TASK PROMPT: Reproduce word for word the passage of the text on matching OSM IDs to Wikidata IDs from "batch-match.js uses the" to "a standalone manner.".

GIVEN TEXT:
This repo contains scripts to aid in manually matching OSM IDs to Wikidata IDs. See https://wiki.openstreetmap.org/wiki/Wikidata for details.
Use node version >= 6
pip install -r requirements.txt
match-wikidata-osm --file input.csv
batch-match.js takes a CSV of places and queries Overpass for OSM features, then Wikidata for neighboring entities, runs a match based on geographic distance and levenshtein distance. It finally writes the possible matches into a CSV for manual verification.
node batch-match.js --file input.csv
input.csv is expected in this format:
City, longitude, latitude, wikidata_id, radius, threshold distance
City: name of the city for which the neighbourhoods around it are looked for
Longitude: Longitude value at the centre of the city
Latitude: Latitude value at the centre of the city
wikidata_id: Wikidata id of the city
Radius: Distance to query from the centre of the city
Threshold distance: Maximum distance around osm feature which needs to be looked for potential wikidata matches. For example, when looking for a match for a neighbourhood, this value could go low upto 2 km. But when looking for a match for a country or so, this value can go high upto 500 km.
Note: See an example input file under test folder.
batch-match.js uses the following pieces:
Queries Overpass for OSM features around a particular coordinate. See query.ql for the query. Radius is in kilometers. Returns results as CSV.
Queries Wikidata for features around a particular Wikidata entity defined by a radius.
Take OSM features and wikidata features and uses distance as well as fuzzy name matching to predict potential matches and generates a CSV for manual review.
One can also use the above three scripts in a standalone manner.
For querying wikidata, use the following command. It will generate city_name_wiki.csv.
node query.js wikidata city_name wikidata_id radius
For querying overpass, use the following command. It will generate city_name_osm.csv.
node query.js overpass city_name longitude latitude radius
For creating match between osm csv and wiki csv, use the following command.
python match.py osmCSV wikiCSV Threshold distance

PROVIDED DATA:

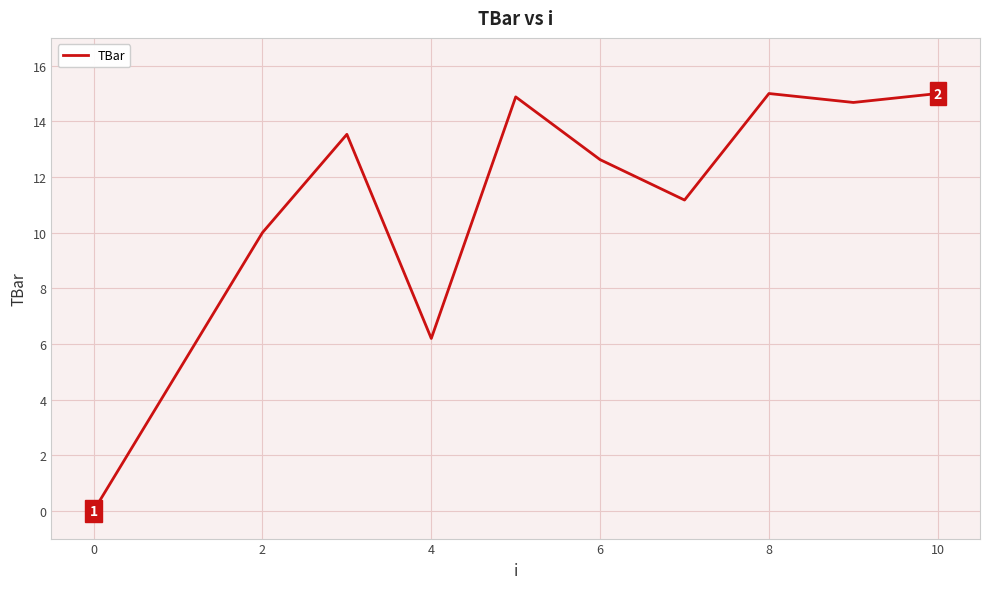

Reading left to right, extract all data points from this chart.

0.0	5.0	10.0	13.5	6.2	14.9	12.6	11.2	15.0	14.7	15.0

OUTPUT:
batch-match.js uses the following pieces:
Queries Overpass for OSM features around a particular coordinate. See query.ql for the query. Radius is in kilometers. Returns results as CSV.
Queries Wikidata for features around a particular Wikidata entity defined by a radius.
Take OSM features and wikidata features and uses distance as well as fuzzy name matching to predict potential matches and generates a CSV for manual review.
One can also use the above three scripts in a standalone manner.